Saved data entries
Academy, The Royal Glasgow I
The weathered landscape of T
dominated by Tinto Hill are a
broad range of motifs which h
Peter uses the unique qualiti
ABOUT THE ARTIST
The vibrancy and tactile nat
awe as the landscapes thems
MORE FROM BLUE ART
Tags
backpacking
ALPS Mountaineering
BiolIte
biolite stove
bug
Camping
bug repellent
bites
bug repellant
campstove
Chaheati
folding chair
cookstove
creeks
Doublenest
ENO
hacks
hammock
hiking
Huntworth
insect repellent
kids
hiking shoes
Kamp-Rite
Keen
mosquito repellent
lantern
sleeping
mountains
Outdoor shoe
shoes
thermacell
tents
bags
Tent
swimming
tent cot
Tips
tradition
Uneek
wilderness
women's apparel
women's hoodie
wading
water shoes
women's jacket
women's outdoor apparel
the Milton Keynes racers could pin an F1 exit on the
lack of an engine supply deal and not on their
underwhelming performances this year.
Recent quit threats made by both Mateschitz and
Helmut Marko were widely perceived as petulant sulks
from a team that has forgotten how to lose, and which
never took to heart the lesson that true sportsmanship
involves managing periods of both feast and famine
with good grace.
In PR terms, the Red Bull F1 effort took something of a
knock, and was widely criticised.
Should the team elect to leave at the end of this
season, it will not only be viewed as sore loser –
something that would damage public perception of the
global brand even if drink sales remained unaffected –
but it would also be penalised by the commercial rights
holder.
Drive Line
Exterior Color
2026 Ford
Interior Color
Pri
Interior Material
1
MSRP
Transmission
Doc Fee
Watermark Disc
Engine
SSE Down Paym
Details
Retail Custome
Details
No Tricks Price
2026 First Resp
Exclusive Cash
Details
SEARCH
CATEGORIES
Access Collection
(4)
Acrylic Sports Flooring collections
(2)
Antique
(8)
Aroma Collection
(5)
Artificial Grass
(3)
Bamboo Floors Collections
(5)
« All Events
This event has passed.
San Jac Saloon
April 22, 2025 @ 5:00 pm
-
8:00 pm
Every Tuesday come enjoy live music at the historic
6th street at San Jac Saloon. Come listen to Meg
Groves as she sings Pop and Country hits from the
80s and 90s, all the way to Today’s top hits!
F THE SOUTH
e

### Task requirements
Reproduce every line of text from the records above, word for word and in the same order.

### Answer for the task
Academy, The Royal Glasgow I
The weathered landscape of T
dominated by Tinto Hill are a
broad range of motifs which h
Peter uses the unique qualiti
ABOUT THE ARTIST
The vibrancy and tactile nat
awe as the landscapes thems
MORE FROM BLUE ART
Tags
backpacking
ALPS Mountaineering
BiolIte
biolite stove
bug
Camping
bug repellent
bites
bug repellant
campstove
Chaheati
folding chair
cookstove
creeks
Doublenest
ENO
hacks
hammock
hiking
Huntworth
insect repellent
kids
hiking shoes
Kamp-Rite
Keen
mosquito repellent
lantern
sleeping
mountains
Outdoor shoe
shoes
thermacell
tents
bags
Tent
swimming
tent cot
Tips
tradition
Uneek
wilderness
women's apparel
women's hoodie
wading
water shoes
women's jacket
women's outdoor apparel
the Milton Keynes racers could pin an F1 exit on the
lack of an engine supply deal and not on their
underwhelming performances this year.
Recent quit threats made by both Mateschitz and
Helmut Marko were widely perceived as petulant sulks
from a team that has forgotten how to lose, and which
never took to heart the lesson that true sportsmanship
involves managing periods of both feast and famine
with good grace.
In PR terms, the Red Bull F1 effort took something of a
knock, and was widely criticised.
Should the team elect to leave at the end of this
season, it will not only be viewed as sore loser –
something that would damage public perception of the
global brand even if drink sales remained unaffected –
but it would also be penalised by the commercial rights
holder.
Drive Line
Exterior Color
2026 Ford
Interior Color
Pri
Interior Material
1
MSRP
Transmission
Doc Fee
Watermark Disc
Engine
SSE Down Paym
Details
Retail Custome
Details
No Tricks Price
2026 First Resp
Exclusive Cash
Details
SEARCH
CATEGORIES
Access Collection
(4)
Acrylic Sports Flooring collections
(2)
Antique
(8)
Aroma Collection
(5)
Artificial Grass
(3)
Bamboo Floors Collections
(5)
« All Events
This event has passed.
San Jac Saloon
April 22, 2025 @ 5:00 pm
-
8:00 pm
Every Tuesday come enjoy live music at the historic
6th street at San Jac Saloon. Come listen to Meg
Groves as she sings Pop and Country hits from the
80s and 90s, all the way to Today’s top hits!
F THE SOUTH
e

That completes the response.